Records provided:
=== Section Start ===

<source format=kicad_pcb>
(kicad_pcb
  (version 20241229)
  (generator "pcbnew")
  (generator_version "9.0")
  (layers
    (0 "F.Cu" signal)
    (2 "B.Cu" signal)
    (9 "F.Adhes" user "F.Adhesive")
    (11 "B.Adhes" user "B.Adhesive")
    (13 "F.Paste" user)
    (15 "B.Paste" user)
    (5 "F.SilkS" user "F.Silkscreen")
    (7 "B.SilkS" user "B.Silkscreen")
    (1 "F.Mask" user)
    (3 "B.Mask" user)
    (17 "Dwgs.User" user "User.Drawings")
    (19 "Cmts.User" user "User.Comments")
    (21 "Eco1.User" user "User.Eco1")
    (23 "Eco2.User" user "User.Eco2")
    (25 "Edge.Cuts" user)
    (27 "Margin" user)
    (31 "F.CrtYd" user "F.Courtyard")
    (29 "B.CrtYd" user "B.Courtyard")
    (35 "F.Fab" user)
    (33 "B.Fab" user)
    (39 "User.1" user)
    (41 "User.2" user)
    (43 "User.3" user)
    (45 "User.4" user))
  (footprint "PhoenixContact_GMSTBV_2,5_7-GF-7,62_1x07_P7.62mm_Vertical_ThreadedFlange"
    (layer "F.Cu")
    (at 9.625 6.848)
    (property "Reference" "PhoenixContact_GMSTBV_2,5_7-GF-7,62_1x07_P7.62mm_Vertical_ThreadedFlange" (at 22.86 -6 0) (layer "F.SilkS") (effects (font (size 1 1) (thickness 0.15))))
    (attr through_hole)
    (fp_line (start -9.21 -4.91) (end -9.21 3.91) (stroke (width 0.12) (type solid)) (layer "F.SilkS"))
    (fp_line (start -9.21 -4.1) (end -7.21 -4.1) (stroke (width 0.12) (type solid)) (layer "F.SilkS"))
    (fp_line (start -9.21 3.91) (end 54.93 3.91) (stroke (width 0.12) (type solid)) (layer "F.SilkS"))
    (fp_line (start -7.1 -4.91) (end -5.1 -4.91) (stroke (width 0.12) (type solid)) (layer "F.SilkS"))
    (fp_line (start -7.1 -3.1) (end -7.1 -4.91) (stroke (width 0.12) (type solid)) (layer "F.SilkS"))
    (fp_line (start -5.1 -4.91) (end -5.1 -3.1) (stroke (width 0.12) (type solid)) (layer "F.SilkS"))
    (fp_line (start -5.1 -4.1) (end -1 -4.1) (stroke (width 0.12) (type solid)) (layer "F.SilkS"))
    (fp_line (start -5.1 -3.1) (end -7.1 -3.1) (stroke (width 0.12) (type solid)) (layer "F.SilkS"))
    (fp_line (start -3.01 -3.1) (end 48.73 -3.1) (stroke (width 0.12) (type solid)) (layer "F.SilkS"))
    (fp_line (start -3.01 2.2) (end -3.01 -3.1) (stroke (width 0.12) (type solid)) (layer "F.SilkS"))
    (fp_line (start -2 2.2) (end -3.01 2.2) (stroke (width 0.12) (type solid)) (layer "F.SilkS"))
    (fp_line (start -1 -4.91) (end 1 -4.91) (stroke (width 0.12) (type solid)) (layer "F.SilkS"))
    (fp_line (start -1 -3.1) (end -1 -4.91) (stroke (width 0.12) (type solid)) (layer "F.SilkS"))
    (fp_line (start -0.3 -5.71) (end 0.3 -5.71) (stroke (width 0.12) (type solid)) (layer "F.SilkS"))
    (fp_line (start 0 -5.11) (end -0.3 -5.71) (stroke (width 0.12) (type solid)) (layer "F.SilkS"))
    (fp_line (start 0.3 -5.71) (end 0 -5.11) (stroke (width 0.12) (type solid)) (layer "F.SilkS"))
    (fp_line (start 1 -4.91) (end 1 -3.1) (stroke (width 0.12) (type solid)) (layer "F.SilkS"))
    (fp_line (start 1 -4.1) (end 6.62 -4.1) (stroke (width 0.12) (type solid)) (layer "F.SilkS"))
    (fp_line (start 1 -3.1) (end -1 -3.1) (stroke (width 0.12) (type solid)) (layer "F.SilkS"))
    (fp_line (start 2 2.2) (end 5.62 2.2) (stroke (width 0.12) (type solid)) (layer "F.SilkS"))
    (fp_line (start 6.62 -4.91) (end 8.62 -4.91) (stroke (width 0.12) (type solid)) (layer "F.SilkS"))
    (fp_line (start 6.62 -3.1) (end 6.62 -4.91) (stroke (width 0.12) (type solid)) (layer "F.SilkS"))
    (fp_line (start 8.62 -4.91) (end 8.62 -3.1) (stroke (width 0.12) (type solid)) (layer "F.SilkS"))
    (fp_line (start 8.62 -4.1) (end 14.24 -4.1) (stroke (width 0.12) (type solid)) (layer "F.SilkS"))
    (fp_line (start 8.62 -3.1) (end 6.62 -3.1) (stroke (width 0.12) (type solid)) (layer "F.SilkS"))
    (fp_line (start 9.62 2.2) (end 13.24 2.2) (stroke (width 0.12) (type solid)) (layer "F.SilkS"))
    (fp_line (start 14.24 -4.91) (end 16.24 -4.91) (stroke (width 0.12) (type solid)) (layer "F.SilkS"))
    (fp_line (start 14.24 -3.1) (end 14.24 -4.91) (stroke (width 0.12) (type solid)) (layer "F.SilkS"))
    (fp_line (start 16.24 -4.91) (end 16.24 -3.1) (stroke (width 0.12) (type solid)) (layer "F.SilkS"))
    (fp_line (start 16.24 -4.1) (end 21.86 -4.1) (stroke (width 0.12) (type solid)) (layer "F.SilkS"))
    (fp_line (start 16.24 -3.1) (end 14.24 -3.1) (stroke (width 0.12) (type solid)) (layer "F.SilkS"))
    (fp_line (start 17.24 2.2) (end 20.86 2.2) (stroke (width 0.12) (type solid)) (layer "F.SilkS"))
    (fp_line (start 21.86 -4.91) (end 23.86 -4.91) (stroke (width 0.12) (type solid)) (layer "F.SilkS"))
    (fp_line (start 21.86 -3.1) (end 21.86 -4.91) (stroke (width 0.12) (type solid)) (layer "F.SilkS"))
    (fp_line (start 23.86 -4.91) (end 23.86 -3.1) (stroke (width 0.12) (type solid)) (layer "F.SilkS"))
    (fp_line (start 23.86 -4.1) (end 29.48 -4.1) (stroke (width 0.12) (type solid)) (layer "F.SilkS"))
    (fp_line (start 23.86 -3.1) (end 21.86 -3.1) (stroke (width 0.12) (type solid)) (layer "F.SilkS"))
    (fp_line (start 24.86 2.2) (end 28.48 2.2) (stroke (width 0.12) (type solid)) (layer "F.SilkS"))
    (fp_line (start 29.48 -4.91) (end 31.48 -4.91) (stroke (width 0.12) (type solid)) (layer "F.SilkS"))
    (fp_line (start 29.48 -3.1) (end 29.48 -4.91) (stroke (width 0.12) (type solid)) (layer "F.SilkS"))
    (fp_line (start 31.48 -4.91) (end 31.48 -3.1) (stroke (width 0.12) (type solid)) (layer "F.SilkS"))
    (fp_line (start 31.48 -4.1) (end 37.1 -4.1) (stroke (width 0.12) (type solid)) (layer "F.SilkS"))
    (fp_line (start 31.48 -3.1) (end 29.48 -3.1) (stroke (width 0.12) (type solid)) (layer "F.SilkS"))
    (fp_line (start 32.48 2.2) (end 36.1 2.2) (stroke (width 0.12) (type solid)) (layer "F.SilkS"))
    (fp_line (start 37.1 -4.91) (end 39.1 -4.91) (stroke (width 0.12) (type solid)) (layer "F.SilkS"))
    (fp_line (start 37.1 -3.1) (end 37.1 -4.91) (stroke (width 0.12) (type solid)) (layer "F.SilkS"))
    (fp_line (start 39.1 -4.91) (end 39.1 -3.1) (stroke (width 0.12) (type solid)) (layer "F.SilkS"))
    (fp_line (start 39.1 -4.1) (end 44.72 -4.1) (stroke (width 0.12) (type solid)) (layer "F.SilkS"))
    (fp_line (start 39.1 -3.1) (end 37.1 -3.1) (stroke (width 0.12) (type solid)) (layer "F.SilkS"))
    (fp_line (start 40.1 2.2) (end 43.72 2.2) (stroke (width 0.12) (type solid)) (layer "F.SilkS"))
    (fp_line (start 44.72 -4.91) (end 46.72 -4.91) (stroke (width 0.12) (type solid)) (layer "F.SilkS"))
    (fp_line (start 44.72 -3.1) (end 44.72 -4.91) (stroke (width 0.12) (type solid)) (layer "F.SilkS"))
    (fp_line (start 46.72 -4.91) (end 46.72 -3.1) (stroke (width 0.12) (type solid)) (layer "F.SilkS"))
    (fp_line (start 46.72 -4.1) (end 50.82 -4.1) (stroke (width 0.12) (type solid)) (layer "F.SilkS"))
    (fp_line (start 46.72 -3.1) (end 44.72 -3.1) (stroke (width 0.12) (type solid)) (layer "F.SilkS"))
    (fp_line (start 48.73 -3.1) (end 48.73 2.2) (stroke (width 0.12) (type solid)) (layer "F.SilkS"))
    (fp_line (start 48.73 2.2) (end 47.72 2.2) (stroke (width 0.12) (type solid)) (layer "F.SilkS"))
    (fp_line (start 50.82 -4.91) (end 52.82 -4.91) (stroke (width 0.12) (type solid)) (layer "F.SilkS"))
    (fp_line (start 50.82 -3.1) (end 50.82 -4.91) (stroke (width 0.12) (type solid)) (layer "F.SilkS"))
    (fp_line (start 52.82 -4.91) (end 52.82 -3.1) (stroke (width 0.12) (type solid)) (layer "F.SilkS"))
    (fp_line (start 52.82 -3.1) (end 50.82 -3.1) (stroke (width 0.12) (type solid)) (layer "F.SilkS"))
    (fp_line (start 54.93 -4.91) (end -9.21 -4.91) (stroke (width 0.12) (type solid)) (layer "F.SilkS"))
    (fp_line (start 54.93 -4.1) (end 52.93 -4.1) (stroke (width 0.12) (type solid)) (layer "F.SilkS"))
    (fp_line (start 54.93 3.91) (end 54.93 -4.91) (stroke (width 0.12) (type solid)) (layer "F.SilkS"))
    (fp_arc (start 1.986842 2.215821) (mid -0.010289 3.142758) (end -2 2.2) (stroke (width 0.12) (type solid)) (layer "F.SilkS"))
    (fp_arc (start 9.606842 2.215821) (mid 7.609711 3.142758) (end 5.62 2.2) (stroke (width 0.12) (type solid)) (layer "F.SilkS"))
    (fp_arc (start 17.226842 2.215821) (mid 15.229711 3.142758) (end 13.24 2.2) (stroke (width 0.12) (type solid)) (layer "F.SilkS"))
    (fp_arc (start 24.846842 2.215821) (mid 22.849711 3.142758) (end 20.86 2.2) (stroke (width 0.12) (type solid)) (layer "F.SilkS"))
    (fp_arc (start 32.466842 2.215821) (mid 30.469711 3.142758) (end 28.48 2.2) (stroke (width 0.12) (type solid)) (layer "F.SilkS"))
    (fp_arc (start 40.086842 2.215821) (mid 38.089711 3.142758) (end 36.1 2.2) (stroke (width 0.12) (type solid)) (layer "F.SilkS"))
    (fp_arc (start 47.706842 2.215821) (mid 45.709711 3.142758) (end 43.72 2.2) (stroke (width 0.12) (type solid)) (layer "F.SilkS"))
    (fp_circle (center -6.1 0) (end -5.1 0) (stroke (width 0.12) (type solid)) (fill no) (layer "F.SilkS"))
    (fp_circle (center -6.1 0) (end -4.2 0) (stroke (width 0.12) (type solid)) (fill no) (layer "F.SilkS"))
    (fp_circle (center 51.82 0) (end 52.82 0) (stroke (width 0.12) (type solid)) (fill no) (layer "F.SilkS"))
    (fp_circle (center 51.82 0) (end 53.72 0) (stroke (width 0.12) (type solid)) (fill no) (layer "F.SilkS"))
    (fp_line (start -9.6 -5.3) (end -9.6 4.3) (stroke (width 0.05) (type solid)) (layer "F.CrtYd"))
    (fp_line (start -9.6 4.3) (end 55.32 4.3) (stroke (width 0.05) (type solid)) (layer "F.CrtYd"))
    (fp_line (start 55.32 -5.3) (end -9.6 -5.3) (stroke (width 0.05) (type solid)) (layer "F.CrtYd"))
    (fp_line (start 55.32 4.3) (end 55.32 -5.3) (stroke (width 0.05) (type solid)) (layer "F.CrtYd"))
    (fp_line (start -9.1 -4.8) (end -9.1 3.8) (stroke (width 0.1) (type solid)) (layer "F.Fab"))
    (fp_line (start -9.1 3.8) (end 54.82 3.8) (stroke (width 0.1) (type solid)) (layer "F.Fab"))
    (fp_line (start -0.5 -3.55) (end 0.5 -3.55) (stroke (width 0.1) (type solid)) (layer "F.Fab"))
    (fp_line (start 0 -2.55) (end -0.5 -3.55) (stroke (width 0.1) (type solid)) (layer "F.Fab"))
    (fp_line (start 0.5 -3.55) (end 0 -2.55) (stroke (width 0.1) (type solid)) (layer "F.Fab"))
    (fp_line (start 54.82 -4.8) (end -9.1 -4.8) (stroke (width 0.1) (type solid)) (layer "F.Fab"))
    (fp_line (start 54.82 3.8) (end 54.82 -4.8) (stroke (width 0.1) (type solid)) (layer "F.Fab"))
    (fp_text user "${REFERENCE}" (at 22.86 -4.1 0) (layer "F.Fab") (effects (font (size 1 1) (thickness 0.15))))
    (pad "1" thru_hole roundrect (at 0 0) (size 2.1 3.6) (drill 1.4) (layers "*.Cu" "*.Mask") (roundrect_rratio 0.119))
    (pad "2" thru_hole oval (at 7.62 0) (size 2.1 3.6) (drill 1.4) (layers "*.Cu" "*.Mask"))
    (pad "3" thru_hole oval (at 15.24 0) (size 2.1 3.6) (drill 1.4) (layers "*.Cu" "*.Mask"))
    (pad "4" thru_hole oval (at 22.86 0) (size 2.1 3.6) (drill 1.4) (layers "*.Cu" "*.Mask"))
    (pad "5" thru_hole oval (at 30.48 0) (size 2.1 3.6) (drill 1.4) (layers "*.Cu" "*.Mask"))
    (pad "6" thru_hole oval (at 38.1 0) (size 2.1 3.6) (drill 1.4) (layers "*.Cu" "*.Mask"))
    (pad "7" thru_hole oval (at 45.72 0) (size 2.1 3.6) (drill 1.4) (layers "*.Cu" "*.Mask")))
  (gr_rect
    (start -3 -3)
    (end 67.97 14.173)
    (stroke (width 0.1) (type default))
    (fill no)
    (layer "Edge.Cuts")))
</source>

=== Section End ===

About this exercise: Would you retype the lines above from the one with "(at 22.86 -4.1" down to the one with "oval (at 15.24", word for word, both ends included and no other lines?

Finished exercise:
    (fp_text user "${REFERENCE}" (at 22.86 -4.1 0) (layer "F.Fab") (effects (font (size 1 1) (thickness 0.15))))
    (pad "1" thru_hole roundrect (at 0 0) (size 2.1 3.6) (drill 1.4) (layers "*.Cu" "*.Mask") (roundrect_rratio 0.119))
    (pad "2" thru_hole oval (at 7.62 0) (size 2.1 3.6) (drill 1.4) (layers "*.Cu" "*.Mask"))
    (pad "3" thru_hole oval (at 15.24 0) (size 2.1 3.6) (drill 1.4) (layers "*.Cu" "*.Mask"))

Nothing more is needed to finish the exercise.